Even less likely would be use of the 350,000-man Citizens' Militia for internal suppression. This body is not trained for antiriot action. It was adequate to quell relatively disorganized students in 1956 but it would hardly be adequate to quell well-organized workers today.
This leaves the police and other units of the Ministry of Internal Affairs, especially the riot police. Again, Western observers believe that up until August 1980 both the riot police and the regular police would have followed orders unquestioningly. Given the yeast that has been working in Polish society in the past half year they are less sure now, however.
They tend to think the riot police would still do whatever they were told to do, but that regular police in provincial villages and towns would be inhibited in using force by the nature of community relations that have developed since last August.
They treat with caution reports that some free trade union chapters have formed inside the ministry itself; they speculate that these unions might involve only service and not professional personnel -- or that ministry employees had to form a new union just to follow today's fashion, and it might not mean very much.
On the other hand, observers point out that the Ministry of Internal Affairs has expanded greatly in the past decade -- and that the standards of discipline and ideological rectitude that once marked the ministry may have been diluted by the influx of new opportunists.
In any case, if the riot police -- estimated at only 1,000 to 5,000 men -- were dispersed between Warsaw and the coast, they would hardly be a strong-enough force to quell the kind of unrest that would rapidly spread throughout the country in today's atmosphere in any tense situation.

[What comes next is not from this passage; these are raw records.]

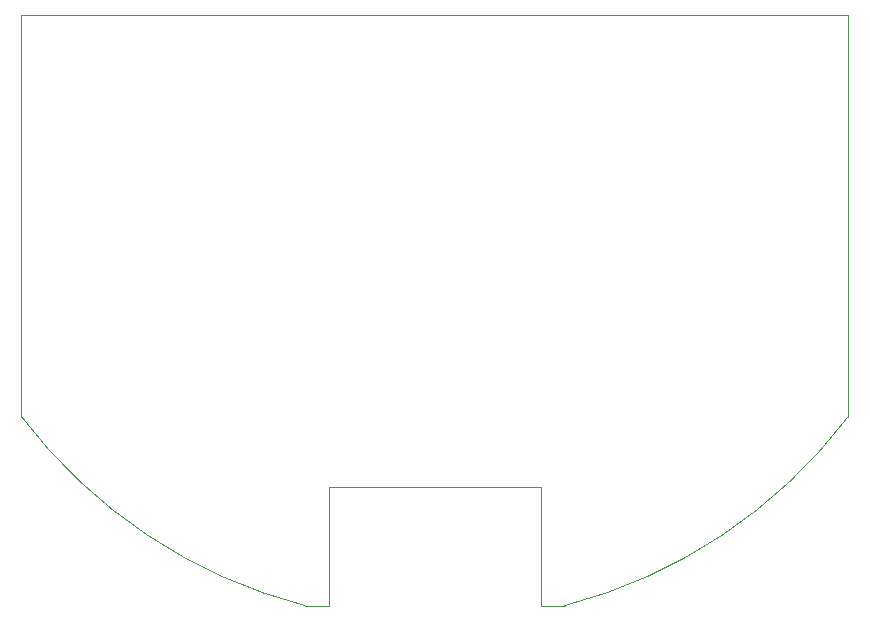
<source format=gbr>
G04 (created by PCBNEW (2013-07-07 BZR 4022)-stable) date 2/19/2015 5:20:46 AM*
%MOIN*%
G04 Gerber Fmt 3.4, Leading zero omitted, Abs format*
%FSLAX34Y34*%
G01*
G70*
G90*
G04 APERTURE LIST*
%ADD10C,0.00590551*%
%ADD11C,0.00393701*%
G04 APERTURE END LIST*
G54D10*
G54D11*
X102367Y-58653D02*
G75*
G02X92910Y-64961I-13785J10425D01*
G74*
G01*
X92913Y-64960D02*
X92125Y-64960D01*
X84251Y-64960D02*
X85039Y-64960D01*
X85039Y-61023D02*
X92125Y-61023D01*
X74797Y-58653D02*
G75*
G03X84255Y-64961I13785J10425D01*
G74*
G01*
X92125Y-61023D02*
X92125Y-64960D01*
X85039Y-61023D02*
X85039Y-64960D01*
X74803Y-58661D02*
X74803Y-45275D01*
X102362Y-45275D02*
X102362Y-58661D01*
X74803Y-45275D02*
X102362Y-45275D01*
M02*

</source>
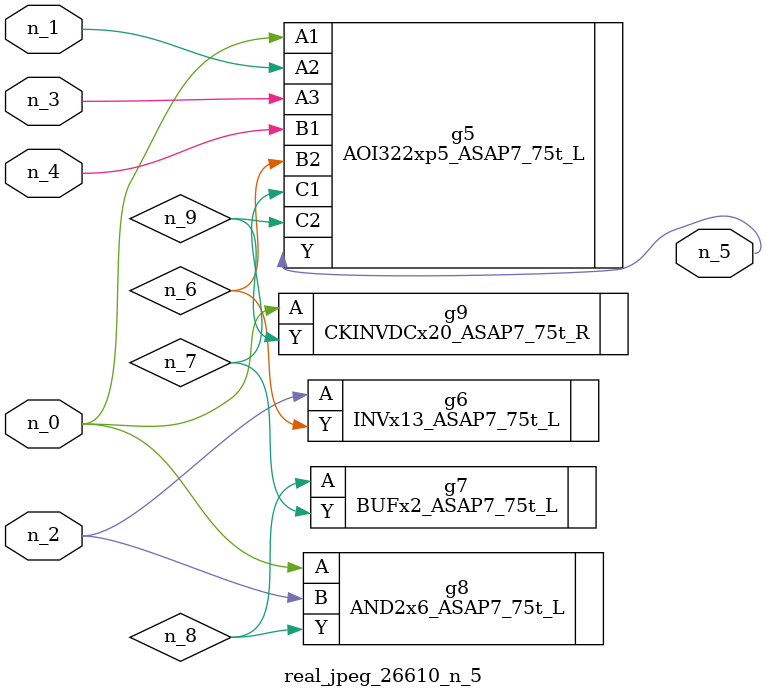
<source format=v>
module real_jpeg_26610_n_5 (n_4, n_0, n_1, n_2, n_3, n_5);

input n_4;
input n_0;
input n_1;
input n_2;
input n_3;

output n_5;

wire n_8;
wire n_6;
wire n_7;
wire n_9;

AOI322xp5_ASAP7_75t_L g5 ( 
.A1(n_0),
.A2(n_1),
.A3(n_3),
.B1(n_4),
.B2(n_6),
.C1(n_7),
.C2(n_9),
.Y(n_5)
);

AND2x6_ASAP7_75t_L g8 ( 
.A(n_0),
.B(n_2),
.Y(n_8)
);

CKINVDCx20_ASAP7_75t_R g9 ( 
.A(n_0),
.Y(n_9)
);

INVx13_ASAP7_75t_L g6 ( 
.A(n_2),
.Y(n_6)
);

BUFx2_ASAP7_75t_L g7 ( 
.A(n_8),
.Y(n_7)
);


endmodule
</source>
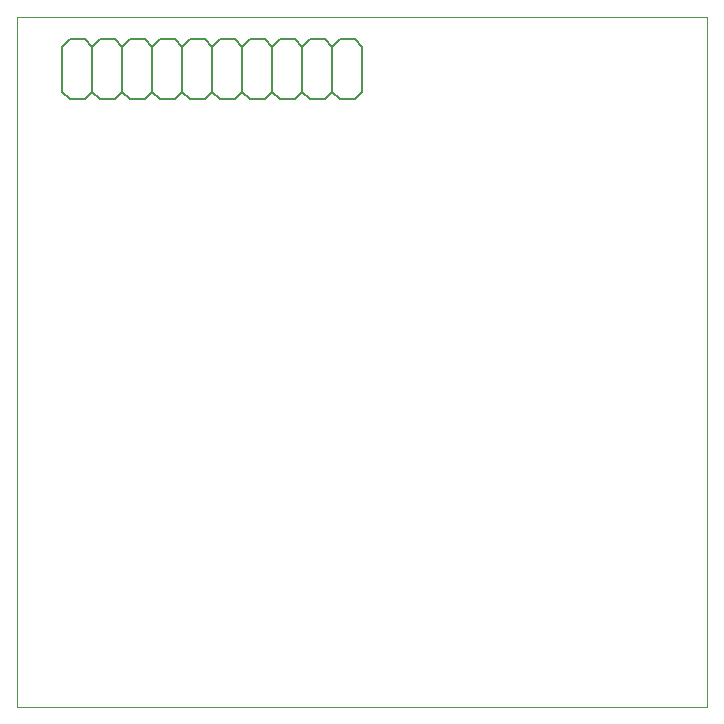
<source format=gbo>
G75*
%MOIN*%
%OFA0B0*%
%FSLAX25Y25*%
%IPPOS*%
%LPD*%
%AMOC8*
5,1,8,0,0,1.08239X$1,22.5*
%
%ADD10C,0.00000*%
%ADD11C,0.00600*%
D10*
X0001500Y0010087D02*
X0001500Y0240087D01*
X0231500Y0240087D01*
X0231500Y0010087D01*
X0001500Y0010087D01*
D11*
X0019000Y0212587D02*
X0024000Y0212587D01*
X0026500Y0215087D01*
X0026500Y0230087D01*
X0024000Y0232587D01*
X0019000Y0232587D01*
X0016500Y0230087D01*
X0016500Y0215087D01*
X0019000Y0212587D01*
X0026500Y0215087D02*
X0029000Y0212587D01*
X0034000Y0212587D01*
X0036500Y0215087D01*
X0036500Y0230087D01*
X0034000Y0232587D01*
X0029000Y0232587D01*
X0026500Y0230087D01*
X0036500Y0230087D02*
X0039000Y0232587D01*
X0044000Y0232587D01*
X0046500Y0230087D01*
X0046500Y0215087D01*
X0049000Y0212587D01*
X0054000Y0212587D01*
X0056500Y0215087D01*
X0056500Y0230087D01*
X0054000Y0232587D01*
X0049000Y0232587D01*
X0046500Y0230087D01*
X0056500Y0230087D02*
X0059000Y0232587D01*
X0064000Y0232587D01*
X0066500Y0230087D01*
X0066500Y0215087D01*
X0064000Y0212587D01*
X0059000Y0212587D01*
X0056500Y0215087D01*
X0066500Y0215087D02*
X0069000Y0212587D01*
X0074000Y0212587D01*
X0076500Y0215087D01*
X0076500Y0230087D01*
X0074000Y0232587D01*
X0069000Y0232587D01*
X0066500Y0230087D01*
X0076500Y0230087D02*
X0079000Y0232587D01*
X0084000Y0232587D01*
X0086500Y0230087D01*
X0086500Y0215087D01*
X0084000Y0212587D01*
X0079000Y0212587D01*
X0076500Y0215087D01*
X0086500Y0215087D02*
X0089000Y0212587D01*
X0094000Y0212587D01*
X0096500Y0215087D01*
X0096500Y0230087D01*
X0094000Y0232587D01*
X0089000Y0232587D01*
X0086500Y0230087D01*
X0096500Y0230087D02*
X0099000Y0232587D01*
X0104000Y0232587D01*
X0106500Y0230087D01*
X0106500Y0215087D01*
X0104000Y0212587D01*
X0099000Y0212587D01*
X0096500Y0215087D01*
X0106500Y0215087D02*
X0109000Y0212587D01*
X0114000Y0212587D01*
X0116500Y0215087D01*
X0116500Y0230087D01*
X0114000Y0232587D01*
X0109000Y0232587D01*
X0106500Y0230087D01*
X0046500Y0215087D02*
X0044000Y0212587D01*
X0039000Y0212587D01*
X0036500Y0215087D01*
M02*

</source>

"At the moment 500 industrial plants are on strike," Jaruzelski is quoted as having told the Polish Politburo last summer. "That's 500 fortresses." The attribution may be apocryphal, but the fact remains. It is generally assumed that by now every factory has its own contingency plans for occupying and holding its own "fortress" as long as supplies last.
Certainly over the past decade Poles have shown a new talent for decentralized grass-roots organization. Steelworkers spontaneously formed their own "militia" to patrol shipyards and factories in 1970. The Roman Catholic Church fielded an independent and very tough cadre of 40,000 security monitors for crowd control during the Pope's visit in 1979.
And peasants and factory workers in Rzeszov, during the height of sit-in strikes there in January, devised a sophisticated warning system that could trigger a general alert throughout the city in a manner of minutes.
That such grass-roots organization would harness hundreds of thousands of resisters to any attempted strikebreaking is taken for granted. In 1956, 1970, and 1976 angry workers burned down party headquarters and one train station, attacked prisons and police headquarters, ripped up railroad tracks and halted the Paris-Warsaw express, seized police and military vehicles, beat up party officials, and fought pitched battles with police with paving stones and iron bars. It is only the extraordinary self-discipline of Solidarity that has prevented similar actions this time around.
So what is the final conclusion? Probably this: In the present atmosphere the Poles think their own security forces would not shoot down strikers. They think further that their Army and reserves would shoot at any Soviet (and East German) invaders.The Russians probably think the same. And what people think at this point is even more important than what the Poles would actually do.